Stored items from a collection
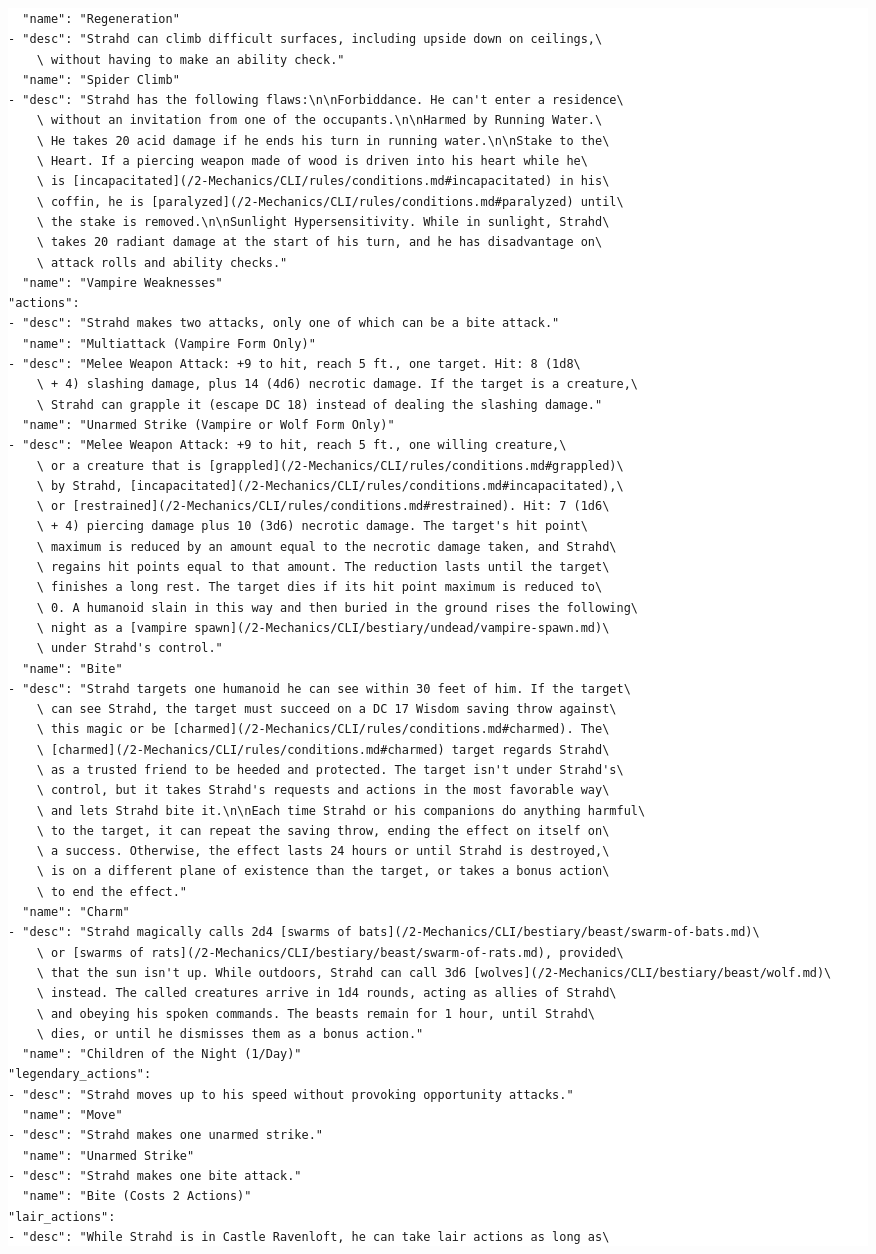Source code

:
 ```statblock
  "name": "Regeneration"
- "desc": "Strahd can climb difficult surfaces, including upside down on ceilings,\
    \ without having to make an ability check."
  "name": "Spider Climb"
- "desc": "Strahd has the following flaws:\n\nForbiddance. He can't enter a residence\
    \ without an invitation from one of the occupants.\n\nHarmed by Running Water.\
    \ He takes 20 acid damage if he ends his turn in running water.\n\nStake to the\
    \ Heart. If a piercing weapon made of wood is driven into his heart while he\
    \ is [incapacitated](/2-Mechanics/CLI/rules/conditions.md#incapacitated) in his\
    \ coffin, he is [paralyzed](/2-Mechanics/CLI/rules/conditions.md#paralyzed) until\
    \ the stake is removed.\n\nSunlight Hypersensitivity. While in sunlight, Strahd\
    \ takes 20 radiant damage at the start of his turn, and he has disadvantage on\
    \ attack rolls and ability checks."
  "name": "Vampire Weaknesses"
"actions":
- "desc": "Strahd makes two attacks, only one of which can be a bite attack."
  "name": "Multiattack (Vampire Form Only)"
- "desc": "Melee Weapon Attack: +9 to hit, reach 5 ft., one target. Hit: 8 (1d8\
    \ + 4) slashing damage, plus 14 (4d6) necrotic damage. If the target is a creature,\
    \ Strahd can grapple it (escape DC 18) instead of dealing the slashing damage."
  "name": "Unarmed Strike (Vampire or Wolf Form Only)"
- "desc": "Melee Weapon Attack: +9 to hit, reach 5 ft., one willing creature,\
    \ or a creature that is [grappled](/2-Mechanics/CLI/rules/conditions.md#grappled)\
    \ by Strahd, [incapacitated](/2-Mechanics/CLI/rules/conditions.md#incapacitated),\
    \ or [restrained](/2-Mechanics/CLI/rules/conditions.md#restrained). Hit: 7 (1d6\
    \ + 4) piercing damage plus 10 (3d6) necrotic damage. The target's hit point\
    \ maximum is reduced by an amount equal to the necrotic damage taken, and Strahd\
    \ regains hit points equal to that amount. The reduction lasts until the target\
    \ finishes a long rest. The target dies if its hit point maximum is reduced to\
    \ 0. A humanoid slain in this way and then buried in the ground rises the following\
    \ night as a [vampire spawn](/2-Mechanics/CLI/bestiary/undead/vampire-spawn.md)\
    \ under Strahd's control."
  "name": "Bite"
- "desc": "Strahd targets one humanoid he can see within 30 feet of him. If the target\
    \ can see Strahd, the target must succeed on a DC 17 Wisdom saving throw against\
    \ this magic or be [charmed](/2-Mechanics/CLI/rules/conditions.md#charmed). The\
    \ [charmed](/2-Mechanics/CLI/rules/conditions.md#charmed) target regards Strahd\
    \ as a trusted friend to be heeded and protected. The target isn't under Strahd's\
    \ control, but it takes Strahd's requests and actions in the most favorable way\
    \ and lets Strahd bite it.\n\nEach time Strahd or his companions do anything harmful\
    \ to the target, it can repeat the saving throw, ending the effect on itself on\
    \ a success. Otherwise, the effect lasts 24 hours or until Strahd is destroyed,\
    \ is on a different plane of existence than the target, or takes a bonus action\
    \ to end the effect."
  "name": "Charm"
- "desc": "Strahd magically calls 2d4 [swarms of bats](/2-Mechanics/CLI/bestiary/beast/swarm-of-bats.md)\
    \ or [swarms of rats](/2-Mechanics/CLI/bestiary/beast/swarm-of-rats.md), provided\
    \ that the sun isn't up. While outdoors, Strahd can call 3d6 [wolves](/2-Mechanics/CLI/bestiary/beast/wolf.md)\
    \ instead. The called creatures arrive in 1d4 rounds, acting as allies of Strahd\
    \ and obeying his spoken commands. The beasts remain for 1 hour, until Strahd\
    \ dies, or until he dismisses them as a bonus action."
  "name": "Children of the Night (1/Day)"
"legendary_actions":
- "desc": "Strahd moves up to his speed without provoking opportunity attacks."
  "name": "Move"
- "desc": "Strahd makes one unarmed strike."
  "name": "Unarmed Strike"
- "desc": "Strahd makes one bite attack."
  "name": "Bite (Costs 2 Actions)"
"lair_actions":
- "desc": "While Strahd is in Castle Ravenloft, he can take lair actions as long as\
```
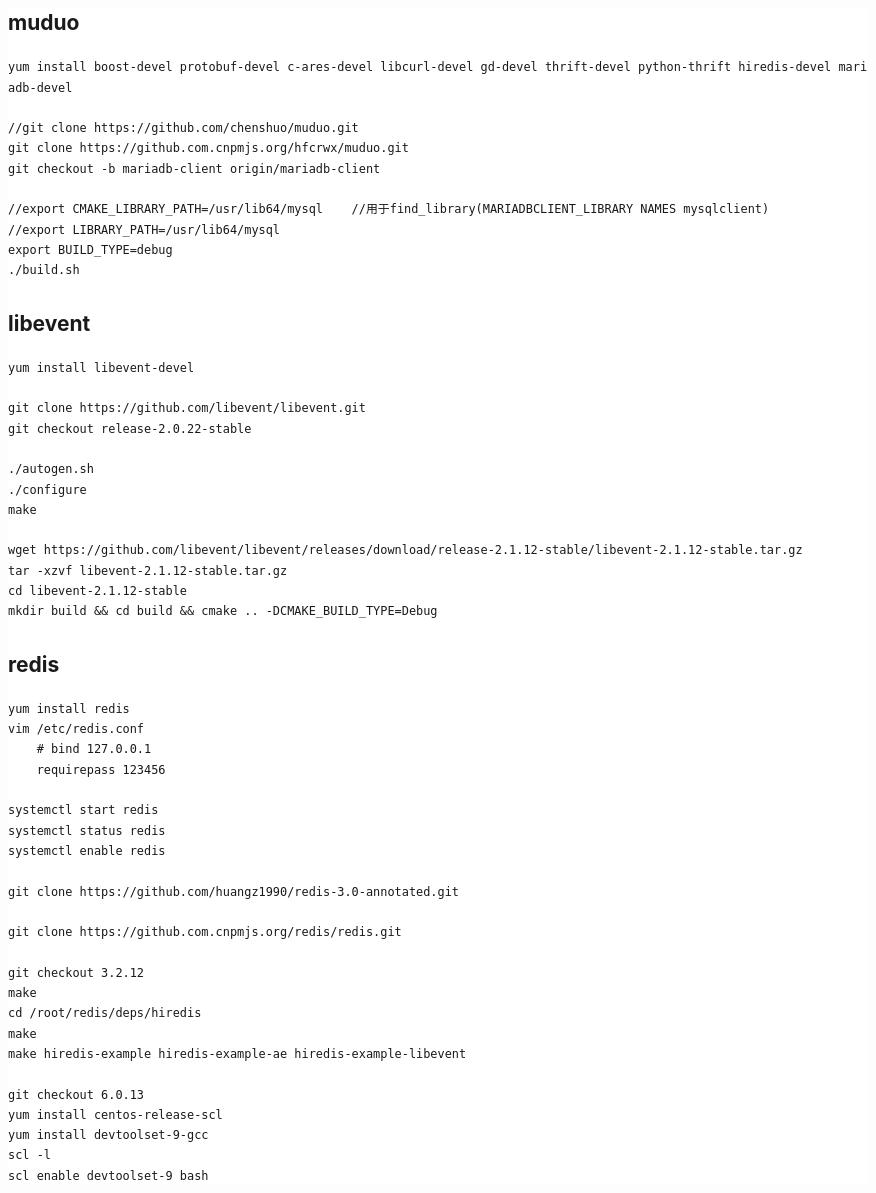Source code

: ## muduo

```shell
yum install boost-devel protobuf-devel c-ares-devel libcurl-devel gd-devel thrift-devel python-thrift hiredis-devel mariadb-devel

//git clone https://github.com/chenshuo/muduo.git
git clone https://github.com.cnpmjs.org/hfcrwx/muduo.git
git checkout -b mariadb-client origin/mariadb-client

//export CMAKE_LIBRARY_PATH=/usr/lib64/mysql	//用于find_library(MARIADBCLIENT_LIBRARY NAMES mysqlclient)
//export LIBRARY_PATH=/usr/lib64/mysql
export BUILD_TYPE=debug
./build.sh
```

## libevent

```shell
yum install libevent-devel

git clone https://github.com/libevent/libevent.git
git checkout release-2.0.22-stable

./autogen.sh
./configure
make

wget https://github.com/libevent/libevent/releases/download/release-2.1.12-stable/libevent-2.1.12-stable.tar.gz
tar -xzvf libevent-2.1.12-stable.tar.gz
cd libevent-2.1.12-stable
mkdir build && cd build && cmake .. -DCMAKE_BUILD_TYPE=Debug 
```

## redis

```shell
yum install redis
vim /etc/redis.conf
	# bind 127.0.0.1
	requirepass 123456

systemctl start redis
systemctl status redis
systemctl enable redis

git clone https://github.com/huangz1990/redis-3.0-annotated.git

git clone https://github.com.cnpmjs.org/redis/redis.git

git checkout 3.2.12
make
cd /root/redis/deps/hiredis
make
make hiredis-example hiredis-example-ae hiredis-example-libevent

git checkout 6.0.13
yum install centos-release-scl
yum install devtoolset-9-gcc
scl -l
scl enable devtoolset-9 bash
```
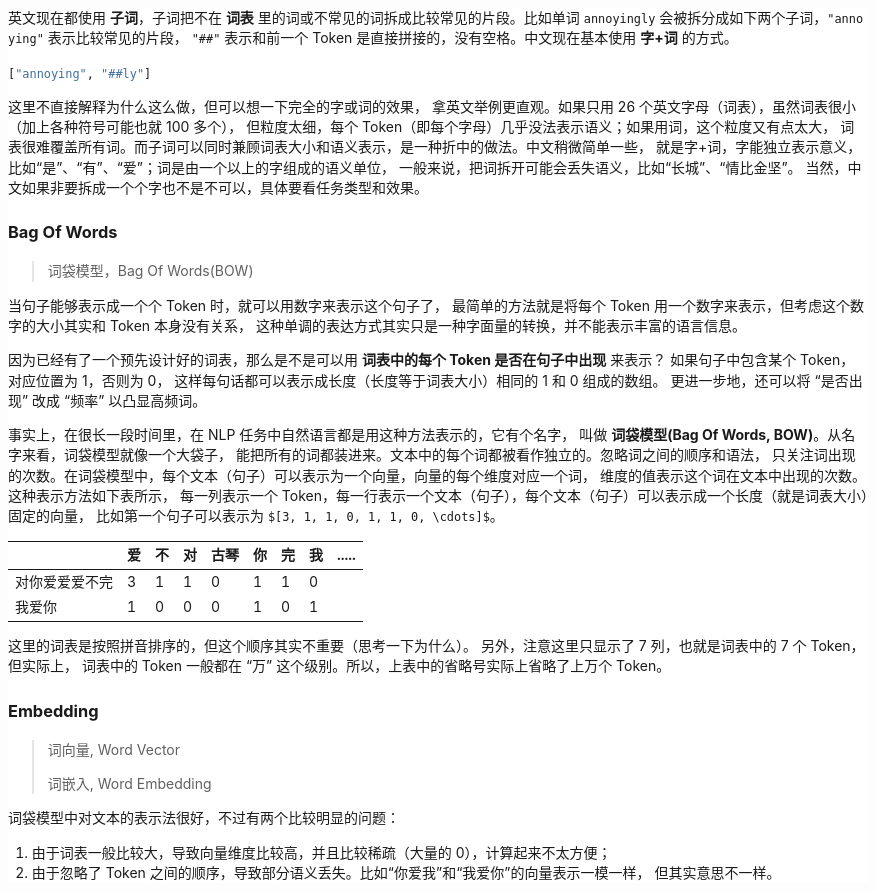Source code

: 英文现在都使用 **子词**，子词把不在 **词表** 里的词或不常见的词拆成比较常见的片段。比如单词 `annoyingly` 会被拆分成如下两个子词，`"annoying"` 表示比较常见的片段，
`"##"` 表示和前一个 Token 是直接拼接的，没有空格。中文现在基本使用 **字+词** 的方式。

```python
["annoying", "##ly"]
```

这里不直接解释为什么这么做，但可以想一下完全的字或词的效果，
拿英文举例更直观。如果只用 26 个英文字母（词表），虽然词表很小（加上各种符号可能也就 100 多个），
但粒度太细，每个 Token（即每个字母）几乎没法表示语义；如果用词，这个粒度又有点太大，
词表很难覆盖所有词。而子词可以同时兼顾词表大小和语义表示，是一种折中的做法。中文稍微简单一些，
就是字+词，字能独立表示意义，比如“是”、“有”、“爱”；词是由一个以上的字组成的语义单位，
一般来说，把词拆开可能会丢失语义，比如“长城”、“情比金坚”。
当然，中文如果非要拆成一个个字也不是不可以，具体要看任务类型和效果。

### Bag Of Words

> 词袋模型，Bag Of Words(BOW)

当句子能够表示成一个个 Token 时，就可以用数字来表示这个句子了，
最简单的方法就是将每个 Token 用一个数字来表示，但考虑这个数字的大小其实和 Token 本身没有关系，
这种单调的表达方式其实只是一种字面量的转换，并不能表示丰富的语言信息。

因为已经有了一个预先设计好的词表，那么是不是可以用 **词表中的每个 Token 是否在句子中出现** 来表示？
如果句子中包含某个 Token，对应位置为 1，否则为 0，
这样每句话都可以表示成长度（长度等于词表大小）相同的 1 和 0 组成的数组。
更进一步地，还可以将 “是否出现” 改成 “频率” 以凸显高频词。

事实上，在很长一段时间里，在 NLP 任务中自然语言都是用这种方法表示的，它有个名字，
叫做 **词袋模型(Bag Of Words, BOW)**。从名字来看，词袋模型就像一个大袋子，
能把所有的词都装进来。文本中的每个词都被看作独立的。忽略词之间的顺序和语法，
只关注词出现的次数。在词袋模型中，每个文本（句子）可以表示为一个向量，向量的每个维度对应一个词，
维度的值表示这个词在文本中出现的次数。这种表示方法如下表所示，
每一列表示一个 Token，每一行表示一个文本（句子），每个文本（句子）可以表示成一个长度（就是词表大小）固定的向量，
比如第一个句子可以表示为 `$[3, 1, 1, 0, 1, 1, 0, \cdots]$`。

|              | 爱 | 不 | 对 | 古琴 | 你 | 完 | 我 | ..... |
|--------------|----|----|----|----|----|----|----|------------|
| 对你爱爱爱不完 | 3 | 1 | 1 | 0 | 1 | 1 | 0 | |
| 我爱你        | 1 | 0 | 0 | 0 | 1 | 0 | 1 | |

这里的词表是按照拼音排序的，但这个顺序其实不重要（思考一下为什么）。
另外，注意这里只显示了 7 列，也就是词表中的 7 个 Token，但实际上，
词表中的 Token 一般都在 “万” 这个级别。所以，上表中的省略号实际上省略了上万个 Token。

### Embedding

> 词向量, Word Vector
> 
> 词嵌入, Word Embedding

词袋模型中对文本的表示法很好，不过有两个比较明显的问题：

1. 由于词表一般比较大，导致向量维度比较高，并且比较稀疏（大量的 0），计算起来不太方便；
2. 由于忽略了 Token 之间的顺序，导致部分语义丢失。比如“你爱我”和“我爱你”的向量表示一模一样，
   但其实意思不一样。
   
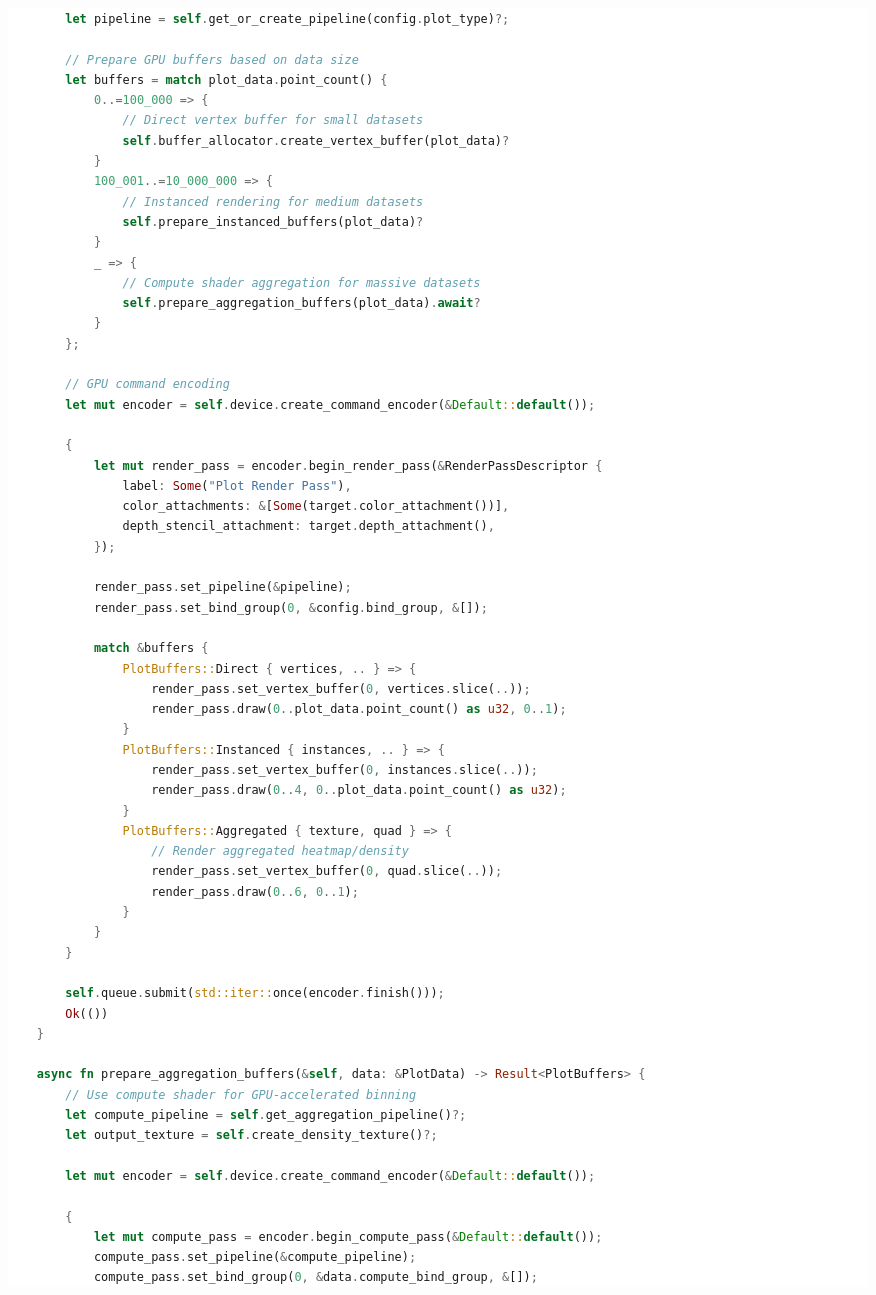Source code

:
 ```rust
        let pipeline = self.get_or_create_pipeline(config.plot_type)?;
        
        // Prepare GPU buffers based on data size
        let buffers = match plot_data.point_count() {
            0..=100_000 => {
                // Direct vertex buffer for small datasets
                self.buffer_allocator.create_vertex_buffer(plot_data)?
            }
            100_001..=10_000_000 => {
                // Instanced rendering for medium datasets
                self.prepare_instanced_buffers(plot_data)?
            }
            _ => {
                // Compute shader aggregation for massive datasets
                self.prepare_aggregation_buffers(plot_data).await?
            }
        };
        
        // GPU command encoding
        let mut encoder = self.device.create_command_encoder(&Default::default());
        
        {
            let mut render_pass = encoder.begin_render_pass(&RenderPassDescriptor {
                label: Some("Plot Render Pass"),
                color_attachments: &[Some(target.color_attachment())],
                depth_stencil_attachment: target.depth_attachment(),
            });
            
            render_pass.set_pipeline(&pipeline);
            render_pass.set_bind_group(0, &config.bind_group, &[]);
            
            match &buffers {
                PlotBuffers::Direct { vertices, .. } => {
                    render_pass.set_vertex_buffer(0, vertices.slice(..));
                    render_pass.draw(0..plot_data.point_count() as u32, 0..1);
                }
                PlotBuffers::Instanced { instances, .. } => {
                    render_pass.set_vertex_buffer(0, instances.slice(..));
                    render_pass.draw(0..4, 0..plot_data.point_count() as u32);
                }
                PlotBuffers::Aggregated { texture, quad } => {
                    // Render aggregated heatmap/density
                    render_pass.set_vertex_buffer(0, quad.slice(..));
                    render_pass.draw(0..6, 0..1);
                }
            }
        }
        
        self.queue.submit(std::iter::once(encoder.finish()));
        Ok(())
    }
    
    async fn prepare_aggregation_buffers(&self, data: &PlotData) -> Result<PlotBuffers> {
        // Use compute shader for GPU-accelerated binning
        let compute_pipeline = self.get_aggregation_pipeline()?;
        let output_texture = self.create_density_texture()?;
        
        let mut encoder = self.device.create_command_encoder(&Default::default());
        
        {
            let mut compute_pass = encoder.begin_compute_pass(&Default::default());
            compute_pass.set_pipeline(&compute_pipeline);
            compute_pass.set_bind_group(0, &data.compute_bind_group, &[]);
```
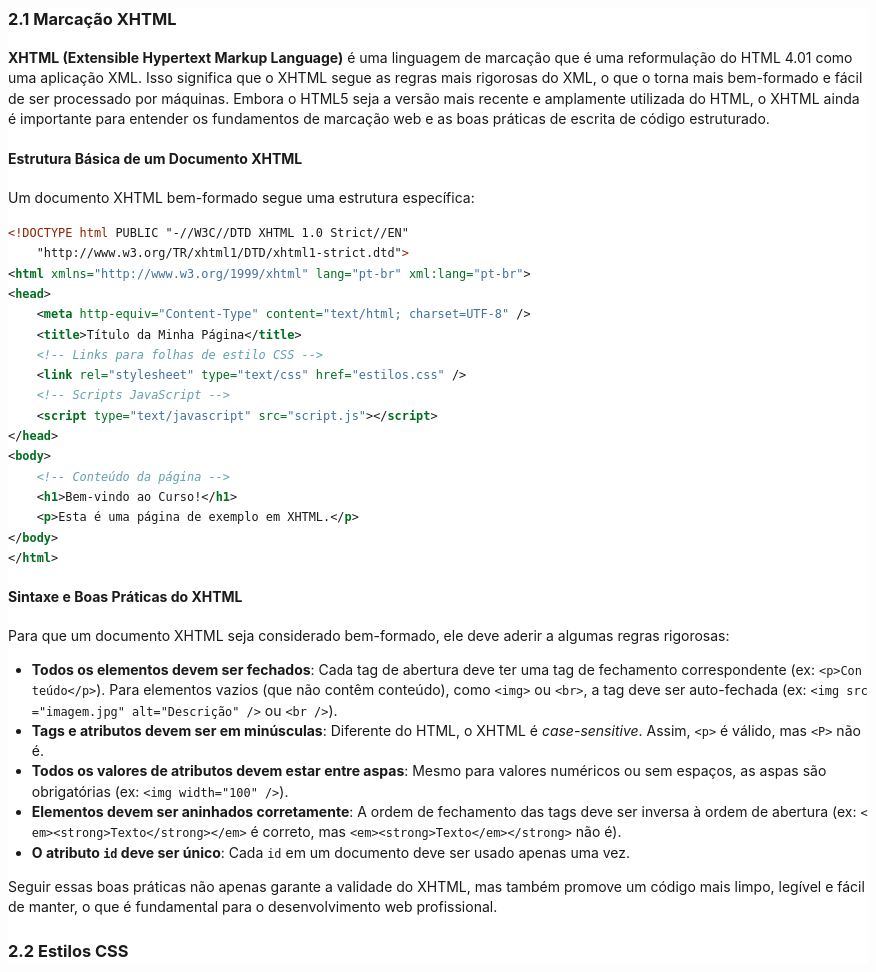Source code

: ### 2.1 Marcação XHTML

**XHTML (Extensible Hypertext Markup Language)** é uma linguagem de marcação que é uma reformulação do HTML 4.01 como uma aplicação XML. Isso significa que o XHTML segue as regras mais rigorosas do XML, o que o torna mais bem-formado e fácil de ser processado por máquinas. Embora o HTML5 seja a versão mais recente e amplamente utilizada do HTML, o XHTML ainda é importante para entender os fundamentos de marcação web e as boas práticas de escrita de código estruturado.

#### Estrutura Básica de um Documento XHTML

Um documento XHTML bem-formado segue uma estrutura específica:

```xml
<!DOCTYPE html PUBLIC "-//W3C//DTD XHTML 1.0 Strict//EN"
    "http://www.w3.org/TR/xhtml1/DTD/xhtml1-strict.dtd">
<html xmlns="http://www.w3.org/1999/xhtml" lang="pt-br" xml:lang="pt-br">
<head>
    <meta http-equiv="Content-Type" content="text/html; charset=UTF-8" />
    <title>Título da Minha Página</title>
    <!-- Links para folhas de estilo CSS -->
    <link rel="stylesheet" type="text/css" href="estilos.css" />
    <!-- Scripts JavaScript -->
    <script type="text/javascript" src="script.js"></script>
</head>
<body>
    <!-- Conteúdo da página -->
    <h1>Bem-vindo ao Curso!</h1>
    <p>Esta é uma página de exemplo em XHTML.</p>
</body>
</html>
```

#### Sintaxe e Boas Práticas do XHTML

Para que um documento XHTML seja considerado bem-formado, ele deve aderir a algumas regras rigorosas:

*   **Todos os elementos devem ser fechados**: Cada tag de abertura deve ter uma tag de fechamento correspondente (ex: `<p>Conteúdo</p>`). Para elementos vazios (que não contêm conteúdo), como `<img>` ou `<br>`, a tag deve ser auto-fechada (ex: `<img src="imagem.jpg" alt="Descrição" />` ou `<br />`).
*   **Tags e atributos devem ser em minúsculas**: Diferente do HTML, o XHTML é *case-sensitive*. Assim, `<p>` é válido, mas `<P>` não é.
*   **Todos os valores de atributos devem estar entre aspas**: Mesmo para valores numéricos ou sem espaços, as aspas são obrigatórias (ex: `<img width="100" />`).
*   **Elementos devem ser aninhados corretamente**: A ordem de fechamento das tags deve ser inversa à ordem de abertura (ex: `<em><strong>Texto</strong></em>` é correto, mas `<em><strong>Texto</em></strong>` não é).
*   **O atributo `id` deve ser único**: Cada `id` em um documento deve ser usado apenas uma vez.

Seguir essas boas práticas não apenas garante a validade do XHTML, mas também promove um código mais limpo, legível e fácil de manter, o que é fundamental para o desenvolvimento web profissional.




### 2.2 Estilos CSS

Activity
Extract each line from the entries above that contains the string "match".

The completed task
        let buffers = match plot_data.point_count() {
            match &buffers {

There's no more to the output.